Außerdem führte man für jeden Rang ein spezielles Rangabzeichen neu ein, das auf der Schulterklappe und am linken Uniformärmel getragen wird.
Diese Uniformen wurden fast unverändert bis zum siebten "Star Trek"-Kinofilm "Star Trek: Gerenations" getragen. Für "Star Trek V - The Final Frontier" entwarf Nilo Rodis und für "Star Trek VI - The Undiscovered Country" Dodie Shepard zusätzlich einige neue Varianten.
Die Uniformen aus den Filmen "Star Trek II" bis "Star Trek VI" könnte man wohl als die außergewöhnlichsten oder untypischsten "Star Trek"-Uniformen bezeichnen, im "Star Trek"-Universum selbst jedoch wurden sie mehr als 70 Jahre getragen.

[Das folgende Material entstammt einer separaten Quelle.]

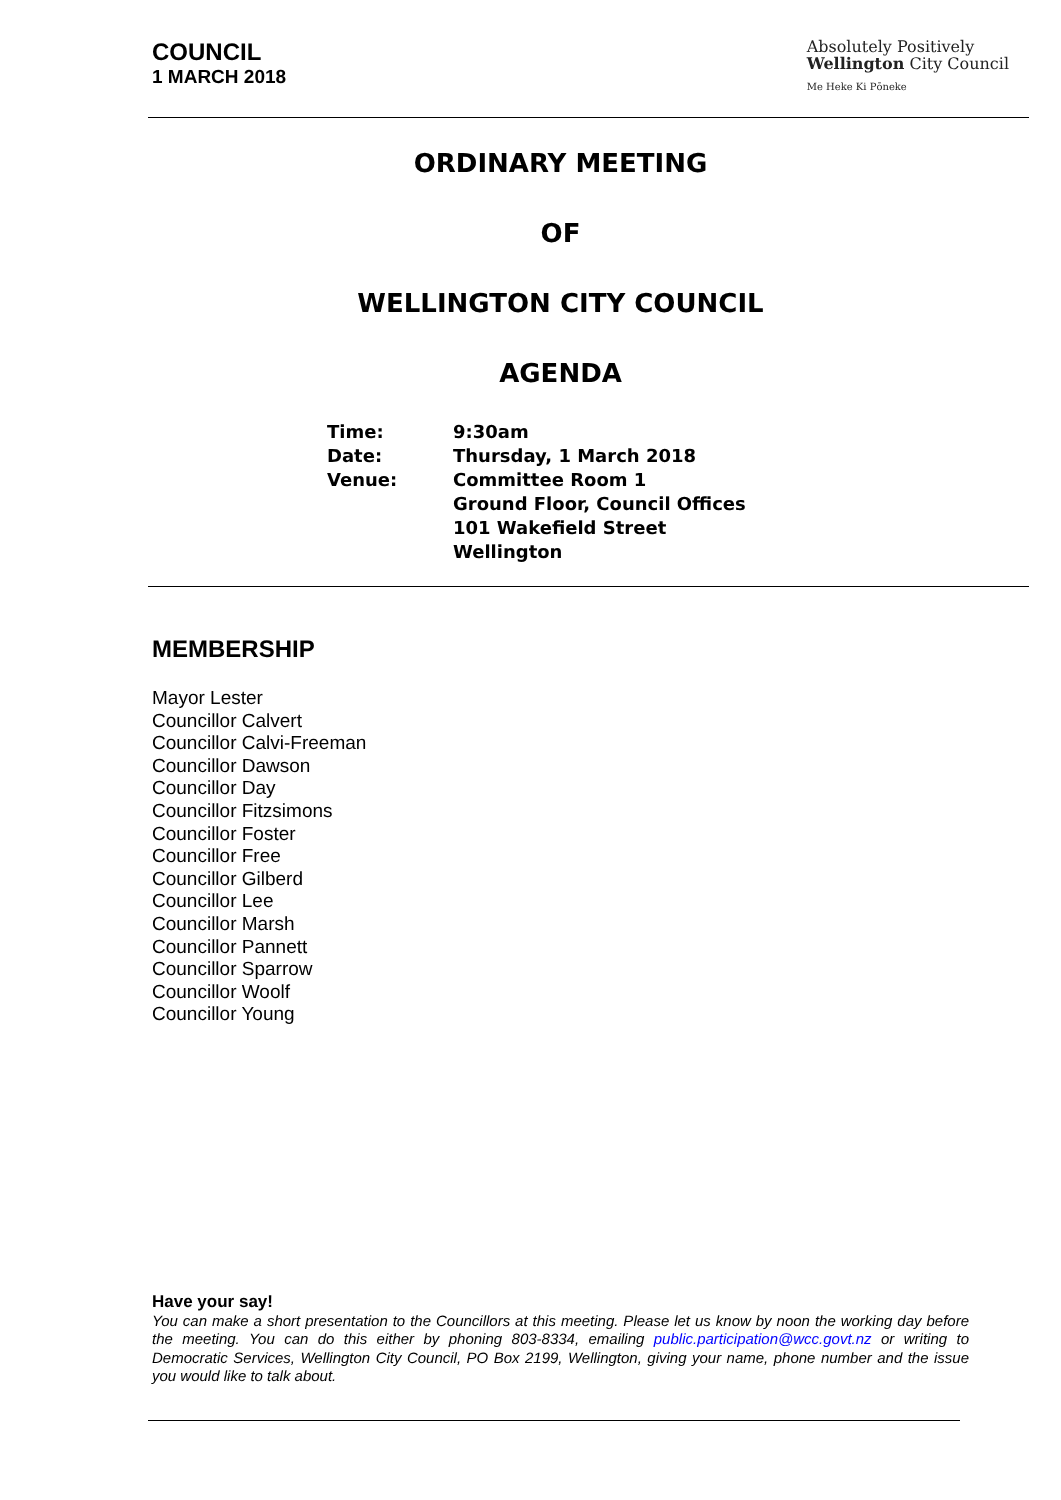COUNCIL
1 MARCH 2018
Absolutely Positively
Wellington City Council
Me Heke Ki Pōneke
ORDINARY MEETING
OF
WELLINGTON CITY COUNCIL
AGENDA
| Time: | 9:30am |
| Date: | Thursday, 1 March 2018 |
| Venue: | Committee Room 1 Ground Floor, Council Offices 101 Wakefield Street Wellington |
MEMBERSHIP
Mayor Lester
Councillor Calvert
Councillor Calvi-Freeman
Councillor Dawson
Councillor Day
Councillor Fitzsimons
Councillor Foster
Councillor Free
Councillor Gilberd
Councillor Lee
Councillor Marsh
Councillor Pannett
Councillor Sparrow
Councillor Woolf
Councillor Young
Have your say!
You can make a short presentation to the Councillors at this meeting. Please let us know by noon the working day before the meeting. You can do this either by phoning 803-8334, emailing public.participation@wcc.govt.nz or writing to Democratic Services, Wellington City Council, PO Box 2199, Wellington, giving your name, phone number and the issue you would like to talk about.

So kommt es auch, dass die Uniformen auch in den zahlreichen Sequels zu "Star Trek", vor allem bei "Star Trek: The Next Generation", öfters noch zu sehen sind. Dabei hat man allerdings auch einige Modifikationen vorgenommen. So wurde das farbige Unterhemd später verkürzt, so dass man den Kragen nicht mehr deutlich sieht. Der Gürtel mit dem Sternenflotten-Abzeichen wurde entfernt und das Sternenflotten-Abzeichen auf der Brust wurde zum Kommunikator umfunktioniert.

Teil 2 des Artikels folgt in Ausgabe # 149.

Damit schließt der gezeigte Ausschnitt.